The guidance also provides the following FDA recommendations:

  • Self-reporting: The FDA recommends that trial participants self-report race and ethnicity information and be permitted to designate a multiracial identity. Race and ethnicity should not be assigned by the study team conducting the trial.
  • Ethnicity: The agency outlines the minimum recommended choices that should be offered to trial participants.
  • Race: The FDA recommends a list of minimum choices that should be offered to trial participants.

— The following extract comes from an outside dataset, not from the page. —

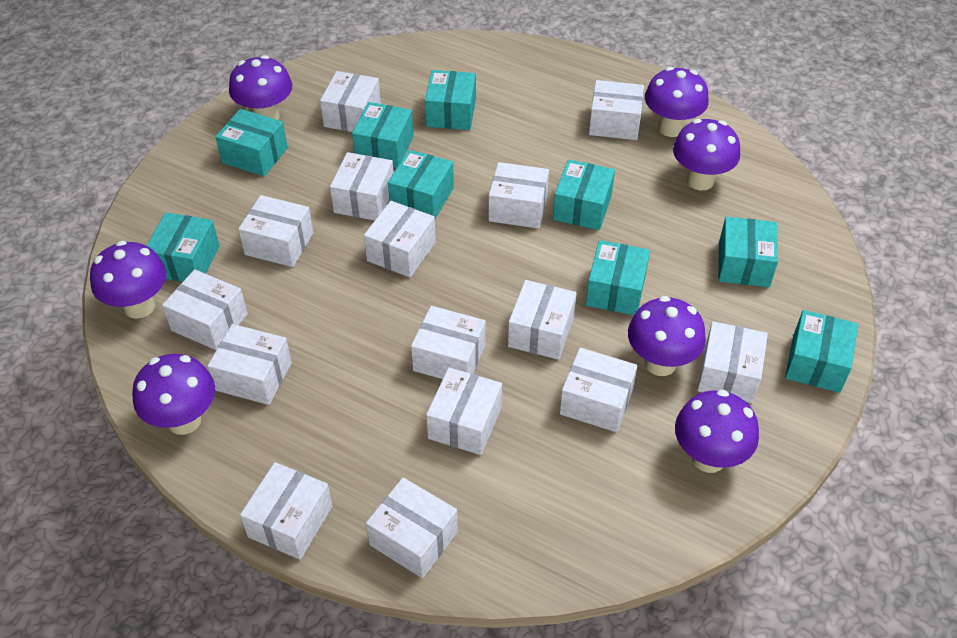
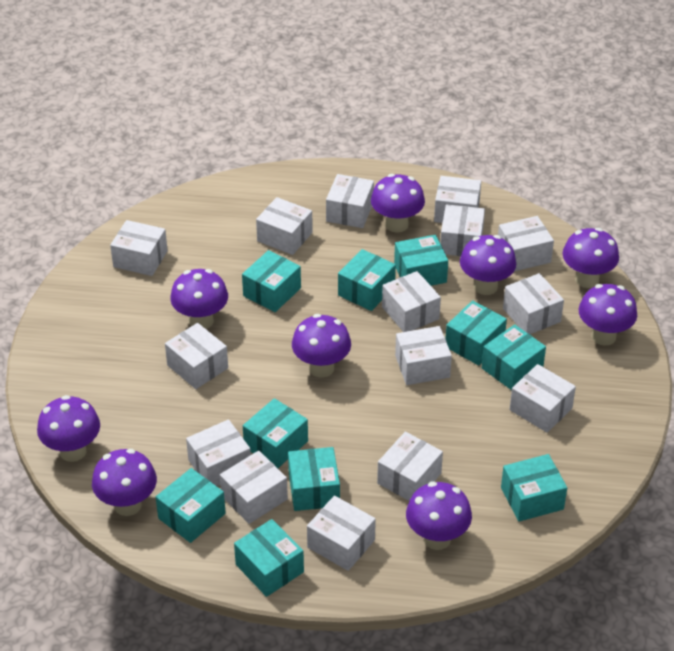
purple mushroom: 7 -> 9
turquoise box: 9 -> 10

  • Use of more detailed racial and ethnic categories: In situations where appropriate, the FDA recommends using more detailed categories by geographic region to provide sponsors the flexibility to adequately characterize race and ethnicity. For INDs, NDAs and BLAs, the agency recommends the submission of tabulated demographic data based on the Demographic Rule for all clinical trials using the characterizations of race and ethnicity described in this guidance.

Per the updated guidance document, the FDA expects sponsors to enroll participants who reflect the demographics for clinically relevant populations with regard to age, gender, race and ethnicity. A plan to address inclusion of clinically relevant subpopulations should be submitted to the agency for discussion at the earliest phase of development and, for drugs and biologics, no later than the end of the Phase 2 meeting.